■ Extract:
<<<<
Novum ac magnum theatrum urbium Belgicae.
- Author: BLAEU, Willem and Joan
- Publication place: Amsterdam
- Publisher: Johannes Blaeu
- Publication date: 1649.
- Physical description: Latin text, two volumes, folio atlas (545 by 355 mm), engraved title-pages with fine contemporary hand-colour and heightened in gold, 227 engraved maps (the majority double-page) with over 300 maps and views, publisher's vellum gilt, covers panelled with stylised foliate roll, and large centre and corner arabesques, with armillary sphere to centre, spine divided into eight compartments by horizontal rolls, decorated with foliate corner pieces around a central rose tool.
- Inventory reference: 12570
The second Latin text edition, with very fine contemporary colouring, of Blaeu’s great work on the towns of the Low Countries.
>>>>
■ Dataset content:
<<<<
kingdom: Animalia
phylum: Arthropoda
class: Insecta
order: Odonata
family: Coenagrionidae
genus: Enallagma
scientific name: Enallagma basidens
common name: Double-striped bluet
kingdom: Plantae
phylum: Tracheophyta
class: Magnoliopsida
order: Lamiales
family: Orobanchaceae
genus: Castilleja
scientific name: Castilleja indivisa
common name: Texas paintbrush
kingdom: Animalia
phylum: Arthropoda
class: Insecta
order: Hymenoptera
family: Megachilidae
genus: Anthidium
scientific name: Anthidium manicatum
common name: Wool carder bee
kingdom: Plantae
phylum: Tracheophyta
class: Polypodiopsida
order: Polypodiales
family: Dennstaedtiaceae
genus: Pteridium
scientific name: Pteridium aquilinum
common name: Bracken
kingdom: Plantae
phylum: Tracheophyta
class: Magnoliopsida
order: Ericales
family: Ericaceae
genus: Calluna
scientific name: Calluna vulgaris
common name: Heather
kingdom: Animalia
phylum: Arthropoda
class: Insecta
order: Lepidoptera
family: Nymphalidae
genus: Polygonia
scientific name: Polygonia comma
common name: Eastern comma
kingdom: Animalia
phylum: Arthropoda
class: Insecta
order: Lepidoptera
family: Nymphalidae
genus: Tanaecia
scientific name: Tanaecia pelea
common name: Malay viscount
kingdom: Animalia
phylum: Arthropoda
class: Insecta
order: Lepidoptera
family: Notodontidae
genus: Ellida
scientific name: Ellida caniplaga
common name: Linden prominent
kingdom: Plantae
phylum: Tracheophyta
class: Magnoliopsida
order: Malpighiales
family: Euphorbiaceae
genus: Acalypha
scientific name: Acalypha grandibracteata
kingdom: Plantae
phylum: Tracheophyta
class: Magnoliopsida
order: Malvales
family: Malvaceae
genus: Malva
>>>>
■ Exercise tasks:
1. List every field label that the atlas entry gives before a colon.
2. How many engraved maps does the atlas entry report?
3. Edit the atlas entry from "- Inventory reference: 12570" to "the Low Countries.", swapping "towns" for "cities".

■ Results for the exercise:
1. Author, Publication place, Publisher, Publication date, Physical description, Inventory reference

2. 227 engraved maps.

3.
- Inventory reference: 12570
The second Latin text edition, with very fine contemporary colouring, of Blaeu’s great work on the cities of the Low Countries.